Virgin Australia results ravaged by restructuring costs
Despite underlying profit landing in guidance range, restructuring costs have decimated Virgin’s FY result.
Virgin Australia has posted an underlying profit before tax of $41 million for the 2016 financial year as the airline increased revenue after reducing the capacity of its flights earlier this year.
The airline’s profit result was on the lower end of its guidance which was to post a profit before tax for this year of between $30m and $60m.
The underlying profit result — including the results of its budget carrier Tigerair — represented a $118.6m improvement on its FY15 results.
But while Virgin’s (VAH) underlying result was in line with expectations, the airline’s statutory loss for the year blew out to $224.7m as the carrier started to record the costs of its wideranging cost restructure.
The airline has recorded the bulk of the impairments and restructuring costs associated with its three-year cost-cutting plan in the final quarter of its 2016 financial year. This included $100m in restructuring costs and $175m in non-cash balance sheet impairments from its cost-saving program that would see Virgin sell underused aircraft, rationalise its supply chain and reduce jobs across crew, ground, maintenance and engineering operations.

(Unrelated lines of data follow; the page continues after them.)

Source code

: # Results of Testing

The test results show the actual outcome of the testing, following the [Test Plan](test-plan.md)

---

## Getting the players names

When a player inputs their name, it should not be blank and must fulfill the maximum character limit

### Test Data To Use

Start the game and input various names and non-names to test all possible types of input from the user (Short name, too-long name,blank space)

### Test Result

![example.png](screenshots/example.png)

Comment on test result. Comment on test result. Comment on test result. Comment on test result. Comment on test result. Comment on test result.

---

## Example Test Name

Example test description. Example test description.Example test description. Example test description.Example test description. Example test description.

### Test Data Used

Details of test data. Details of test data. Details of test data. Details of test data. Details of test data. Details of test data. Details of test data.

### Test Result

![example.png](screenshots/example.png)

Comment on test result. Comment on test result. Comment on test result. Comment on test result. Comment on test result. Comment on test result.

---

Virgin decided to record those costs in the last quarter of the 2016 financial year so they don’t weigh on the airline’s balance sheet going forward.
Impairments and write-offs totalling at least another $100m are expected to be spread over the next three years as Virgin completes the cost-saving program that will help the airline save up to $300m from the end of the 2019 financial year.
The airline’s fourth quarter result saw it increase fare-paying customers by 4.2 per cent to 5.8 million which helped push revenue passenger kilometres — a measure of sales volume — by 1.3 per cent.
The airline’s domestic business performed well in the fourth quarter after cutting capacity by 2 per cent earlier in the year and it increased its revenue passengers by 4.6 per cent to 4.3m.
But Virgin’s International business lagged with a 14 per cent drop in fare-paying customers to 548,162.
Business at Virgin’s low cost carrier Tigerair continued to boom with a 15.4 increase in passenger numbers to over 1 million for the quarter.